On 14.03.2015 03:40, Laurent Bercot wrote:
Hm, after checking, you're right: the guarantee of atomicity
applies with nonblocking IO too, i.e. there are no short writes.
Which is a good thing, as long as you know that no message will
exceed PIPE_BUF - and that is, for now, the case with uevents, but
I still don't like to rely on it.
Named pipes are a proven IPC concept, not only in the Unix world. They
are pipes and behave exactly as them, including non blocking I/O,
programming the poll loop, and failure handling. There is only one
difference, the method how to get access to the pipe file descriptors
(either calling pipe or open).
I call "pipe" an anonymous pipe. And an anonymous pipe, created by
the netlink listener when it forks the event handler, is clearly the
right solution, because it is private to those two processes. With
a fifo, aka named pipe, any process with the appropriate file system
access may connect to the pipe, and that is a problem:
Right, any process with root access may write to this pipe, but don't
you think such processes have the ability to do other need things, like
changing the device node entries in the device file system directly?
May processes with root access produce confusion on the pipe?
Yes, but aren't such processes be able to produce any kind of confusion
they like?
We could have (at some slight extra cost):
- create the fifo with devparser:pipegroup 0620
- run hotplug helper (if used) suid:sgid to hotplug:pipegroup
(or drop privileges to that)
- drop netlink reader after socket creation to same user:group
- run the fifo supervisor as devparser:parsergroup
- but then we need to run the parser as suid root
Needs to access device file system and do some operation which require
root (as far as I remember). Any suggestion how to avoid that suid root?
- for writing: why would you need another process to write into the
pipe ? You have *one* authoritative source of information, which is
the netlink listener, any other source is noise, or worse, malevolent.
You stuck on netlink usage and oversee you are forcing others to do it
your way. No doubt about the reasons for using netlink, but why forcing
those who dislike? This forcing won't be different then forcing others
to rely on e.g. systemd? Isn't it? (provocation, don't expected to be
answered)
Where as I'm trying to give the user (or say system maintainer) the
ability to chose the mechanism he likes, and even with the chance to
flip the mechanism, by just modifying one or two parameters or commands.
Flipping the mechanism is even possible in a running system without
disturbance, and without changing configuration.
So why is this approach worser than forcing others to do things in a
specific way?

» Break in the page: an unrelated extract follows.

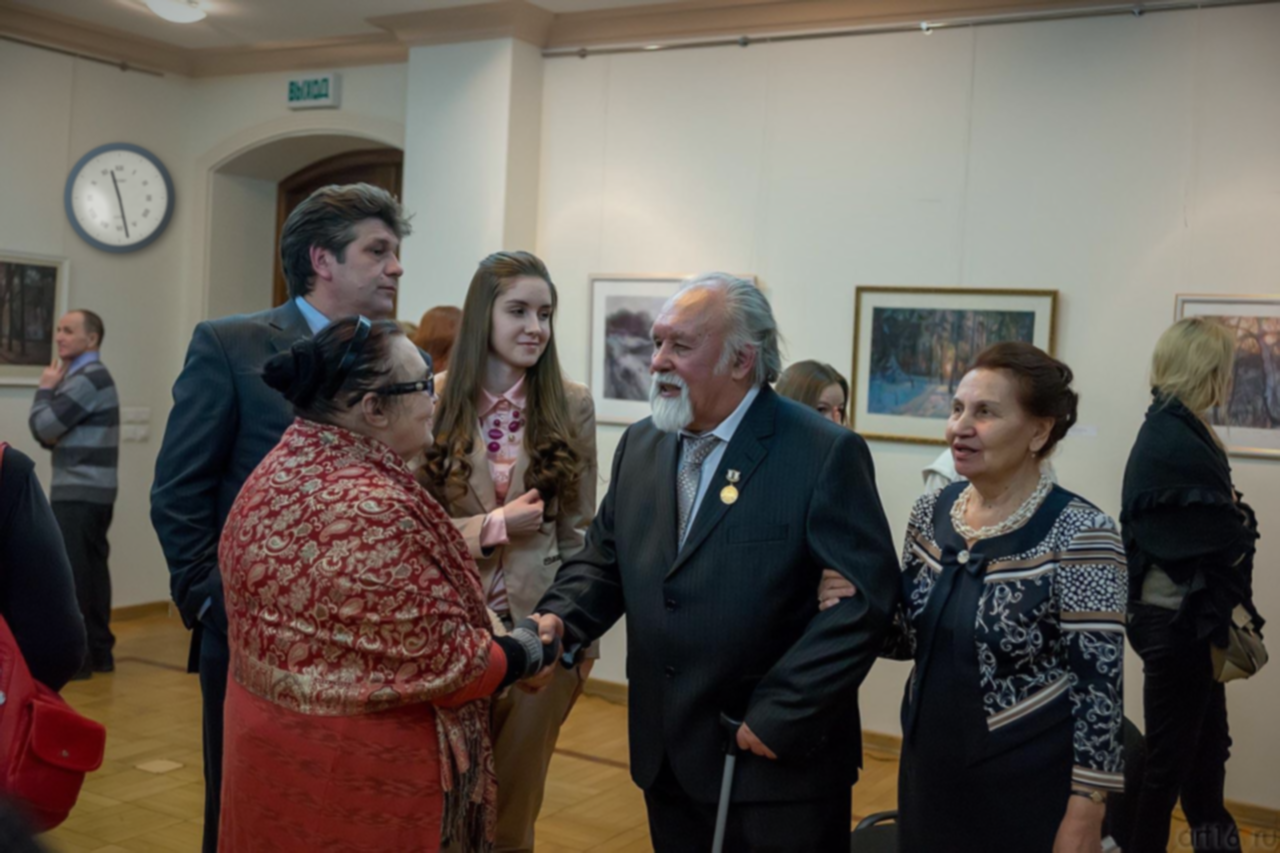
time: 11:28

Except those known arguments why netlink is the better
solution, where we absolutely agree.
- for reading: having several readers on the same pipe is the land
of undefined behaviour. You definitely don't want that.

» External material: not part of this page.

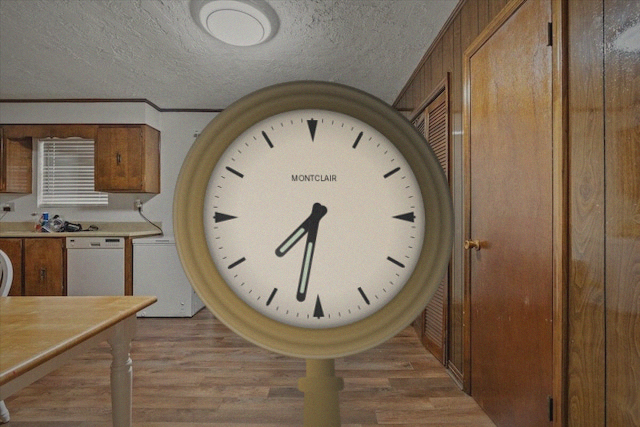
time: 7:32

Is here anyone trying to have more than one "reader" on the pipe? The
only one reader of the pipe is the parser, and right as we are using
fifos the parser shouldn't bet on incoming message format and content.

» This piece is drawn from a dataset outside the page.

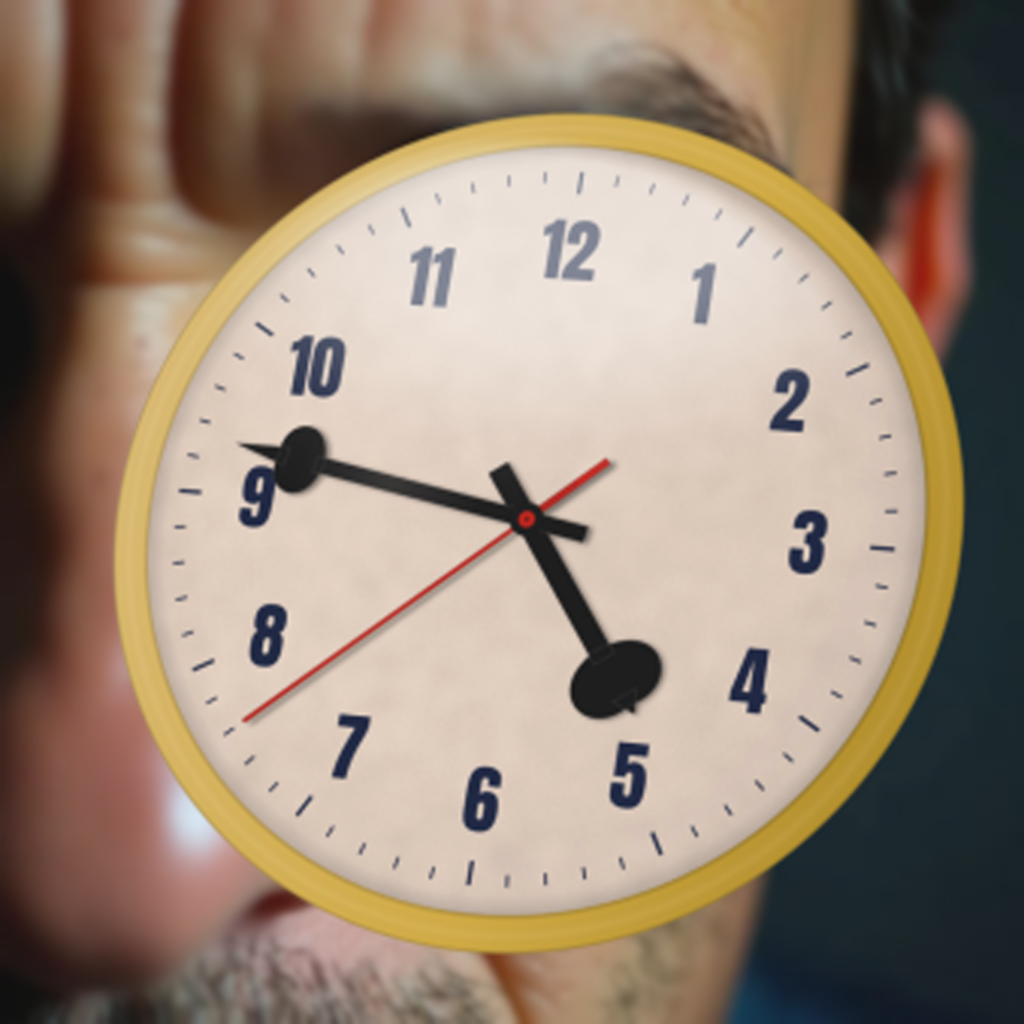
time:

It shall do sanity checks on those before usage (and here we hit the
point, where I expect getting some overhead, not much due to other
changes). Isn't that good practice to do this for other pipes too (even
if a bit more for paranoia)? But all with the benefit of avoiding
re-parsing the conf for every incoming event, and expected over all
speed improvement. Not to talk about the possibility to chose/flip the
mechanism as the user likes.
This even includes extra possibilities for e.g. debugging and watching
purposes. With a simple redirection of the pipe you may add event
logging functionality and/or live display of all event messages
(possibly filtered by a formating script / program). All without extra
cost / impact for normal usage, and without creating special debug
versions of the event handler system.
I'm just trying to make it modular, not monolithic.
- generally speaking, fifos are tricky beasts, with weird and
unclear semantics around what happens when the last writer closes,
different behaviours wrt kernel and even *kernel version*, and more
than their fair share of bugs. Programming a poll() loop around a
fifo is a lot more complicated, counter-intuitive, and brittle, than
it should be (whereas anonymous pipes are easy as pie. Mmm... pie.)
See my statement about fifos above, I don't know what you fear about
fifos, but there usage and functionality is more proven in the Unix
world, as you expect. Sure you need to watch your steps, but this shall
also be done when using pipes (even if only for paranoia, e.g. checking
incoming data before usage and not blind reliance).
And may be there are internal differences on pipe / fifo handling in the
kernels, but likely they are internal and don't change the expected
usage behavior, or else they would risk breaking other pipe
functionality too.
In detail:
Close on last writer: What's unclear on this? What shall here be
different than on other pipes? The trick is, to let it not happen ...
the job of the fifo supervisor daemon: hold the named pipe open and
available for usage (buffer space is only assigned to the pipe by the
kernel, when there is data), as tcpsvd does with a network socket to
accept incoming connections.
Poll loop: Fifos are pipes and need exact the same handling as pipes.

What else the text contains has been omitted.